The jury is of the opinion that the thesis provides a clear picture of the current status of the discussions on the concept of ‘humanitarian intervention’. The topic is popular among students, but this thesis may be distinguished because of its careful presentation and consideration of arguments, its exceptionally clear argumentation and its penetrating presentation of the tension between positive law and morality. In the view of the jury, this is a beautiful and lucidly written piece of work.
Although both works can be qualified as outstanding, the jury has decided unanimously, taking into account the assessment criteria mentioned before, that the thesis on ‘Anti-whaling activism’ be nominated for the François Prize 2014 and that the thesis on ‘Humanitarian intervention’ be nominated for an honourable mention.
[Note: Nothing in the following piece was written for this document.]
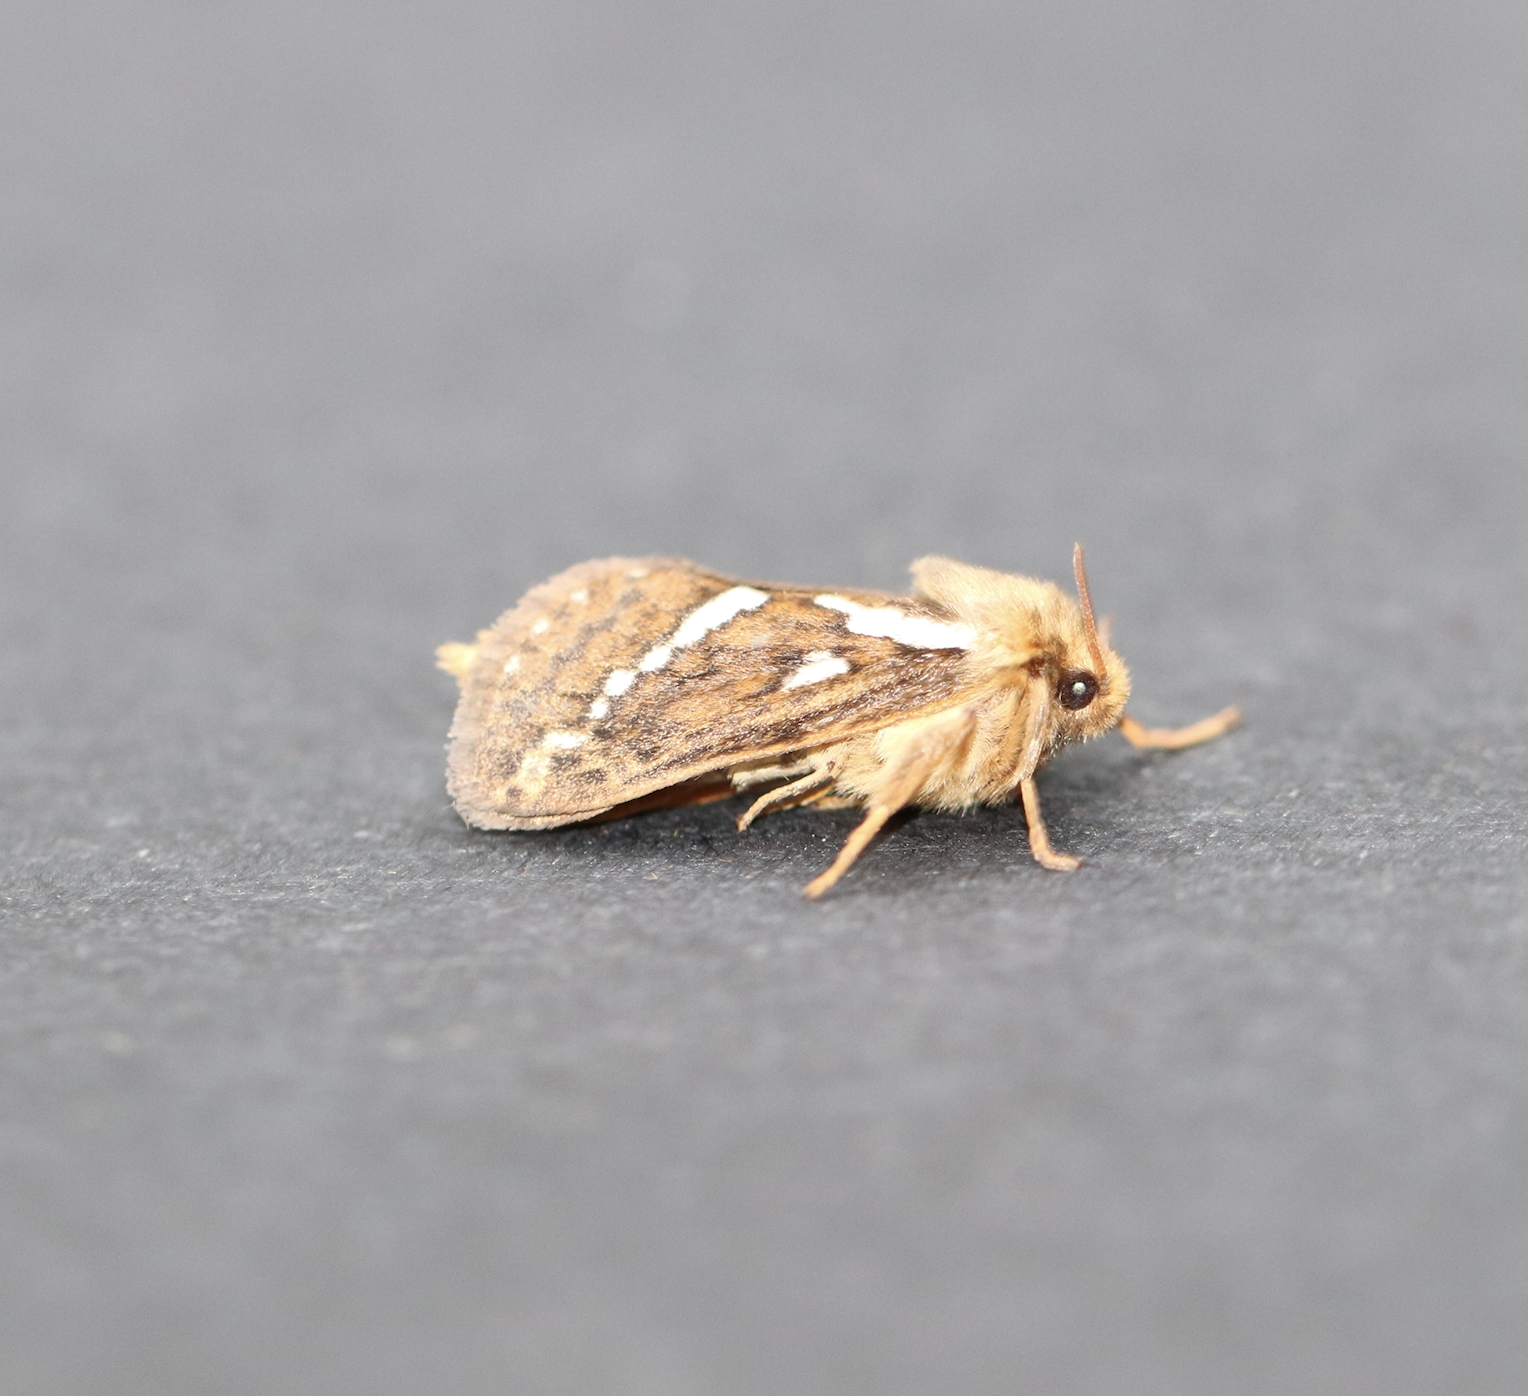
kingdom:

The Board of the Royal Netherlands Society of International Law has adopted these nominations. Consequently, the François Prize 2014 is awarded to mr. Arron N. Honniball for his paper entitled ‘Anti-whaling activism in the Southern Ocean and the international law on piracy: An evaluation of the requirement to act for ‘private ends’ and its applicability to Sea Shepherd Conservation Society’, and mr. Itamar Magid receives honourable mention for his paper entitled ‘Humanitarian Intervention: Responses to the Legal Paradigm’.